Dernière mise à jour : 4 juil.






Du lac Baringo, une longue piste en plus ou moins bon état nous conduit à la réserve de Samburu. Sur la route nous croisons les Samburus : vêtus de rouge comme les Massaïs, ils arborent de magnifiques colliers de perles de couleurs. Nathalie descend et négocie vaillamment quelques photos. Trois de ces beaux guerriers acceptent de poser aux côté d’OZ. Plus loin, ce sont des Pokots. Pour cette ethnies, ce sont de vastes colliers marrons et des vêtements de couleurs sombres.




En chemin, nous faisons une étape à Marralal. Dans cette ville frontière entre le Sud du Kenya et son Nord désertique se promènent quelques dromadaires. Nos premiers depuis le Mali ! D’ailleurs, de larges affiches annoncent un grand derby de dromadaires du 5 au 8 août.

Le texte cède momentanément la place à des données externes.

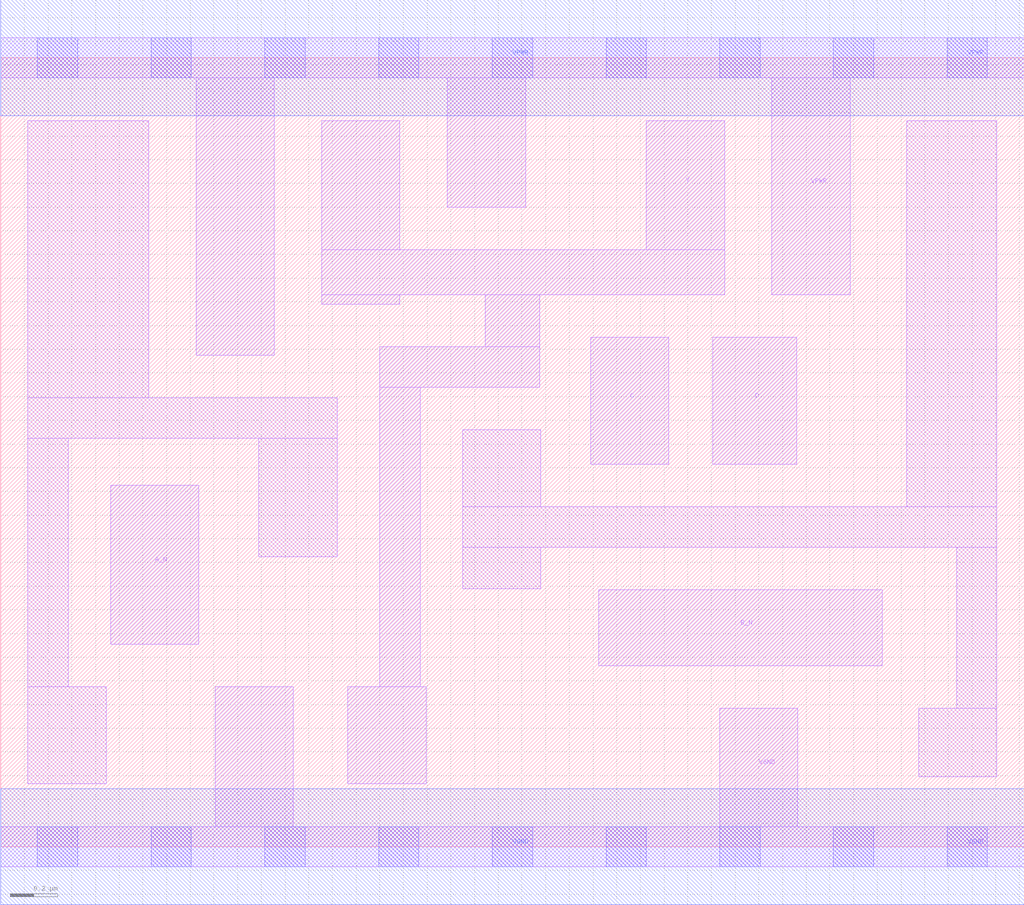
<source format=lef>
# Copyright 2020 The SkyWater PDK Authors
#
# Licensed under the Apache License, Version 2.0 (the "License");
# you may not use this file except in compliance with the License.
# You may obtain a copy of the License at
#
#     https://www.apache.org/licenses/LICENSE-2.0
#
# Unless required by applicable law or agreed to in writing, software
# distributed under the License is distributed on an "AS IS" BASIS,
# WITHOUT WARRANTIES OR CONDITIONS OF ANY KIND, either express or implied.
# See the License for the specific language governing permissions and
# limitations under the License.
#
# SPDX-License-Identifier: Apache-2.0

VERSION 5.7 ;
  NAMESCASESENSITIVE ON ;
  NOWIREEXTENSIONATPIN ON ;
  DIVIDERCHAR "/" ;
  BUSBITCHARS "[]" ;
UNITS
  DATABASE MICRONS 200 ;
END UNITS
MACRO sky130_fd_sc_lp__nand4bb_lp
  CLASS CORE ;
  SOURCE USER ;
  FOREIGN sky130_fd_sc_lp__nand4bb_lp ;
  ORIGIN  0.000000  0.000000 ;
  SIZE  4.320000 BY  3.330000 ;
  SYMMETRY X Y R90 ;
  SITE unit ;
  PIN A_N
    ANTENNAGATEAREA  0.376000 ;
    DIRECTION INPUT ;
    USE SIGNAL ;
    PORT
      LAYER li1 ;
        RECT 0.465000 0.855000 0.835000 1.525000 ;
    END
  END A_N
  PIN B_N
    ANTENNAGATEAREA  0.376000 ;
    DIRECTION INPUT ;
    USE SIGNAL ;
    PORT
      LAYER li1 ;
        RECT 2.525000 0.765000 3.720000 1.085000 ;
    END
  END B_N
  PIN C
    ANTENNAGATEAREA  0.313000 ;
    DIRECTION INPUT ;
    USE SIGNAL ;
    PORT
      LAYER li1 ;
        RECT 2.490000 1.615000 2.820000 2.150000 ;
    END
  END C
  PIN D
    ANTENNAGATEAREA  0.313000 ;
    DIRECTION INPUT ;
    USE SIGNAL ;
    PORT
      LAYER li1 ;
        RECT 3.005000 1.615000 3.360000 2.150000 ;
    END
  END D
  PIN Y
    ANTENNADIFFAREA  0.679700 ;
    DIRECTION OUTPUT ;
    USE SIGNAL ;
    PORT
      LAYER li1 ;
        RECT 1.355000 2.290000 1.685000 2.330000 ;
        RECT 1.355000 2.330000 3.055000 2.520000 ;
        RECT 1.355000 2.520000 1.685000 3.065000 ;
        RECT 1.465000 0.265000 1.795000 0.675000 ;
        RECT 1.600000 0.675000 1.770000 1.940000 ;
        RECT 1.600000 1.940000 2.275000 2.110000 ;
        RECT 2.045000 2.110000 2.275000 2.330000 ;
        RECT 2.725000 2.520000 3.055000 3.065000 ;
    END
  END Y
  PIN VGND
    DIRECTION INOUT ;
    USE GROUND ;
    PORT
      LAYER li1 ;
        RECT 0.000000 -0.085000 4.320000 0.085000 ;
        RECT 0.905000  0.085000 1.235000 0.675000 ;
        RECT 3.035000  0.085000 3.365000 0.585000 ;
      LAYER mcon ;
        RECT 0.155000 -0.085000 0.325000 0.085000 ;
        RECT 0.635000 -0.085000 0.805000 0.085000 ;
        RECT 1.115000 -0.085000 1.285000 0.085000 ;
        RECT 1.595000 -0.085000 1.765000 0.085000 ;
        RECT 2.075000 -0.085000 2.245000 0.085000 ;
        RECT 2.555000 -0.085000 2.725000 0.085000 ;
        RECT 3.035000 -0.085000 3.205000 0.085000 ;
        RECT 3.515000 -0.085000 3.685000 0.085000 ;
        RECT 3.995000 -0.085000 4.165000 0.085000 ;
      LAYER met1 ;
        RECT 0.000000 -0.245000 4.320000 0.245000 ;
    END
  END VGND
  PIN VPWR
    DIRECTION INOUT ;
    USE POWER ;
    PORT
      LAYER li1 ;
        RECT 0.000000 3.245000 4.320000 3.415000 ;
        RECT 0.825000 2.075000 1.155000 3.245000 ;
        RECT 1.885000 2.700000 2.215000 3.245000 ;
        RECT 3.255000 2.330000 3.585000 3.245000 ;
      LAYER mcon ;
        RECT 0.155000 3.245000 0.325000 3.415000 ;
        RECT 0.635000 3.245000 0.805000 3.415000 ;
        RECT 1.115000 3.245000 1.285000 3.415000 ;
        RECT 1.595000 3.245000 1.765000 3.415000 ;
        RECT 2.075000 3.245000 2.245000 3.415000 ;
        RECT 2.555000 3.245000 2.725000 3.415000 ;
        RECT 3.035000 3.245000 3.205000 3.415000 ;
        RECT 3.515000 3.245000 3.685000 3.415000 ;
        RECT 3.995000 3.245000 4.165000 3.415000 ;
      LAYER met1 ;
        RECT 0.000000 3.085000 4.320000 3.575000 ;
    END
  END VPWR
  OBS
    LAYER li1 ;
      RECT 0.115000 0.265000 0.445000 0.675000 ;
      RECT 0.115000 0.675000 0.285000 1.725000 ;
      RECT 0.115000 1.725000 1.420000 1.895000 ;
      RECT 0.115000 1.895000 0.625000 3.065000 ;
      RECT 1.090000 1.225000 1.420000 1.725000 ;
      RECT 1.950000 1.090000 2.280000 1.265000 ;
      RECT 1.950000 1.265000 4.205000 1.435000 ;
      RECT 1.950000 1.435000 2.280000 1.760000 ;
      RECT 3.825000 1.435000 4.205000 3.065000 ;
      RECT 3.875000 0.295000 4.205000 0.585000 ;
      RECT 4.035000 0.585000 4.205000 1.265000 ;
  END
END sky130_fd_sc_lp__nand4bb_lp

</source>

20 km avant Archer Post, le dernier village avant le parc de Samburu, OZ se transforme en… dépanneuse ! Un Matatu, un de ces petits bus blancs et jaunes qui relient les villes et villages kenyans est en panne. Nous prenons le bus en remorque et dépassons en chemin ses passagers, chargés de bagages, qui poursuivent à pied. Nous détachons notre bus à Archer Post. Le chauffeur est ravi et nous remercie chaleureusement « God bless you ».


Le parc de Samburu est

relativement petit et s’étend le long d’une rivière. De part et d’autre de la verdure qui foisonne le long des rives, s’étend une savane sèche de buissons et d’acacias. Le désert n’est pas loin. Nous revoyons les belles gazelles oryx qui avaient disparu depuis le Kalahari. De nombreux éléphants se promènent le long de la rivière, se baignent et s’abreuvent. Les waterbucks et impalas sont également nombreuses. De craintives girafes s’enfuient à notre approche. A Samburu nous voyons la troisième et dernière espèce de zèbre : le zèbre de Levy. Très différent de ses cousins les zèbres de Grant et Boehm. Avec ses rayures fines et serrées il semble vêtu d’un code barre.








Pour la première fois, nous observons les curieuses gazelles girafes qui se dressent sur leurs pattes arrières et tendent leur cou démesuré pour croquer les feuilles tendres des buissons.












Autre première, la minuscule gazelle Dik-Dik : 30 petits centimètres seulement au garrot ! Sa minuscule tête aux aguets ressemble à celle d’une souris, perpétuellement inquiète.










Plus loin, Un lion se laisse photographier à quelques mètres de la voiture.